#### 課題
1 - 樹脂組成物についての引用文のうち、「2.前記(F)シリコーンゲル」で始まり「1〜5のいずれかに記載の光半導体ケース成形用樹脂組成物。」までの部分を、一字も変えずにもう一度示してください。
2 - 一覧の最初の行から「exposure: compensate highlight」を含む行までを、両端の行も含めて書き直してください。「photo」を「image」に置き換え、ほかはすべてそのままにして、この範囲の行だけを示してください。

#### 引用文
------

2.前記(F)シリコーンゲルのJIS K2220(1/4コーン)に準拠した針入度が20〜200である、上記1に記載の光半導体ケース成形用樹脂組成物。
3.前記(B)硬化剤が酸無水物である、上記1又は2に記載の光半導体ケース成形用樹脂組成物。
4.前記(A)エポキシ樹脂中のエポキシ基1当量に対して、当該エポキシ基と反応可能な前記(B)硬化剤中の酸無水物基が0.1〜0.5当量である、上記1〜3のいずれかに記載の半導体ケース成形用樹脂組成物。
5.前記(F)シリコーンゲルの含有量が、(A)エポキシ樹脂、(B)硬化剤、及び(C)硬化促進剤の合計100質量部に対して、2〜25質量部である、上記1〜4のいずれかに記載の半導体ケース成形用樹脂組成物。
6.前記(F)シリコーンゲルが、2液付加反応型シリコーンゲルである、上記1〜5のいずれかに記載の光半導体ケース成形用樹脂組成物。
7.前記(F)シリコーンゲルが、2液付加反応型シリコーンゲルであって、2液混合後の25℃における粘度が0.5〜1000Pa・sである、上記1〜6のいずれかに記載の光半導体ケース成形用樹脂組成物。

------

#### 元データ

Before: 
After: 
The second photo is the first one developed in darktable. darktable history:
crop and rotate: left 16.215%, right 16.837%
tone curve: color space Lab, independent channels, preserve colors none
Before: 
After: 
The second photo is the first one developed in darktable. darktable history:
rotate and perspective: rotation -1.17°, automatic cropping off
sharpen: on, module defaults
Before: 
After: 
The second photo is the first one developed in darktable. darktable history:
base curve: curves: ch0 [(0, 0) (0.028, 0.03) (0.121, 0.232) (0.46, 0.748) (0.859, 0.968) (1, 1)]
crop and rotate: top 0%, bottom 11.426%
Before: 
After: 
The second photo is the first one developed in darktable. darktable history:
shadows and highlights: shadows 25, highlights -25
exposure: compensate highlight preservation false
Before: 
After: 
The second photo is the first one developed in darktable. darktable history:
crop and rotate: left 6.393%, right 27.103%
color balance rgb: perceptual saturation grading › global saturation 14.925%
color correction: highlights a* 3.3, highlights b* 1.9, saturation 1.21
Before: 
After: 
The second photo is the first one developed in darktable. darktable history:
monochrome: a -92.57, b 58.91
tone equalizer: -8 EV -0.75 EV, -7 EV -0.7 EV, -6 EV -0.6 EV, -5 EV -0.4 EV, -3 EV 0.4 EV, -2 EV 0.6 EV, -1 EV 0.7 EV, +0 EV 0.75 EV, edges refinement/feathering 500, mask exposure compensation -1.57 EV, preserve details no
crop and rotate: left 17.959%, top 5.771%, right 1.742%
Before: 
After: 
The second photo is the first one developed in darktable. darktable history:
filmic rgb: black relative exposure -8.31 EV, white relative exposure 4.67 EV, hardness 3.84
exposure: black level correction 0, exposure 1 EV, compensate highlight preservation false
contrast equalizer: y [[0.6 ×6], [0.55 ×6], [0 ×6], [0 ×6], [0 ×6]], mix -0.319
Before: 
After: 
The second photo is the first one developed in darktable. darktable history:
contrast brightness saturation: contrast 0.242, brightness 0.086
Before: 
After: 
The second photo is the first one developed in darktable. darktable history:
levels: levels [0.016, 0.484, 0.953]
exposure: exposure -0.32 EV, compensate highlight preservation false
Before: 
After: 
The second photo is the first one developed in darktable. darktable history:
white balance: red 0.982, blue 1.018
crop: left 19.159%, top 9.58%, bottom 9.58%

------

#### 解答
1 -
2.前記(F)シリコーンゲルのJIS K2220(1/4コーン)に準拠した針入度が20〜200である、上記1に記載の光半導体ケース成形用樹脂組成物。
3.前記(B)硬化剤が酸無水物である、上記1又は2に記載の光半導体ケース成形用樹脂組成物。
4.前記(A)エポキシ樹脂中のエポキシ基1当量に対して、当該エポキシ基と反応可能な前記(B)硬化剤中の酸無水物基が0.1〜0.5当量である、上記1〜3のいずれかに記載の半導体ケース成形用樹脂組成物。
5.前記(F)シリコーンゲルの含有量が、(A)エポキシ樹脂、(B)硬化剤、及び(C)硬化促進剤の合計100質量部に対して、2〜25質量部である、上記1〜4のいずれかに記載の半導体ケース成形用樹脂組成物。
6.前記(F)シリコーンゲルが、2液付加反応型シリコーンゲルである、上記1〜5のいずれかに記載の光半導体ケース成形用樹脂組成物。

2 -
Before: 
After: 
The second image is the first one developed in darktable. darktable history:
crop and rotate: left 16.215%, right 16.837%
tone curve: color space Lab, independent channels, preserve colors none
Before: 
After: 
The second image is the first one developed in darktable. darktable history:
rotate and perspective: rotation -1.17°, automatic cropping off
sharpen: on, module defaults
Before: 
After: 
The second image is the first one developed in darktable. darktable history:
base curve: curves: ch0 [(0, 0) (0.028, 0.03) (0.121, 0.232) (0.46, 0.748) (0.859, 0.968) (1, 1)]
crop and rotate: top 0%, bottom 11.426%
Before: 
After: 
The second image is the first one developed in darktable. darktable history:
shadows and highlights: shadows 25, highlights -25
exposure: compensate highlight preservation false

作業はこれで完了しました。